# Page text

[Start of Attachment]

12 And being warned of God in a dream that they should not return to Herod, they departed into their own country another way.
See the next entry for the Pythons’ word choice. Pilate’s wife will also be warned in a dream that her husband should release Jesus; he does not follow her advice.
MANDY: “Homage!! You’re all drunk . . .”—A Pythonesque misunderstanding, certainly. Perhaps Jones is riffing on the medieval, knightly definition of the term, meaning the acknowledgment of a vassal-lord relationship. Even though Jones is an avid and published medieval historian, it’s more likely that Mandy simply hears “homage” and “balm” in her own way. In Flying Circus Ep. 5, a management training interviewer (Cleese) interprets an applicant’s simple, seemingly obvious and normal gestures (sitting down, standing up, sitting down again, answering “Good morning”) in aberrant, mystifying ways. The applicant (Chapman) has no way to interpret the odd goings-on during the interview, and eventually has a tantrum. In a later episode a character must learn to talk faster or slower, higher or lower (in register), louder or softer, just to facilitate a police report.34 Communications in the Python world are very seldom straightforward, and often the characters involved have to work out, in scene, how to effectively communicate:35
The importance . . . of communication in [Flying Circus] is a significant trope. In Ep. 14, the Minister delivers his answer in his “normal voice, and then in a kind of silly, high-pitched whine.” Other characters only speak parts of words, so that only in a group can they utter complete sentences; one character speaks in anagrams; and one insults the listener with every other sentence, etc. In a nicely visual twist on the trope, in Ep. 30, gestures are offered to denote “pauses in televised talk.”36
Mandy won’t know what the magi mean by “Wise Men,” “homage,” “myrrh,” “balm,” “praising,” and “Capricorn,” and her interpretation of being “led by a star” is being “led by a bottle,” a more human, earthy metaphor that’s closer to her character’s range of understanding and experience as a “ratbag” Pepperpot. She immediately comprehends when the Wise Men offer her gifts, however, specifically when they’ve mentioned “gold.” She also understands “astrologers” and “star signs,” like Mrs. O and Mrs. Trepidatious in Ep. 37 of Flying Circus. They—along with closet mice (Ep. 2), “Ideal Loons” (middle-Britain Conservatives; also Ep. 37) and awful British tourists abroad on package tours (Ep. 31)—read the Daily Express for its horoscope and sordid human interest stories.37
Most of the major versions of the Bible available to the Pythons as they wrote do not use the word “homage” in relation to the nativity. In one or two versions (e.g., the RSV for Catholics) “homage” appears in the Gospels, but only when Christ is being tortured and humiliated, and then only in Mark.38 This might be one of the most identifiable influences, then, of the Zeffirelli version in Jesus of Nazareth. In the scene where the Wise Men are in the manger, and they’ve all agreed this is the king they were sent to find, they speak of their praising and gift-giving in this way:
Balthazar: Accept these poor tokens of our homage. Incense, to perfume the holes in thy feet.

[End of Attachment]

[Collected data]
[Start of Attachment]

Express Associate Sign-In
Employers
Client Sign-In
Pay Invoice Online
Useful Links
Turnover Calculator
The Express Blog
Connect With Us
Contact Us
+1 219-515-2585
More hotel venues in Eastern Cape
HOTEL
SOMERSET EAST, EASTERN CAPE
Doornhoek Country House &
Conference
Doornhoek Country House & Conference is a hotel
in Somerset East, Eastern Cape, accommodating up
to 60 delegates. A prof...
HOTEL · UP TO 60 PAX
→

[End of Attachment]
[Start of Attachment]

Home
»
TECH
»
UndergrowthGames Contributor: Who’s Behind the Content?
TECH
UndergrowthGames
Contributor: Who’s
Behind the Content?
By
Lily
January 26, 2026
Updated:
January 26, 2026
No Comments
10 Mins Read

[End of Attachment]

# Exercise
Write out the Monty Python commentary above word for word, from "See the next" to "follow her advice.".

# Result
See the next entry for the Pythons’ word choice. Pilate’s wife will also be warned in a dream that her husband should release Jesus; he does not follow her advice.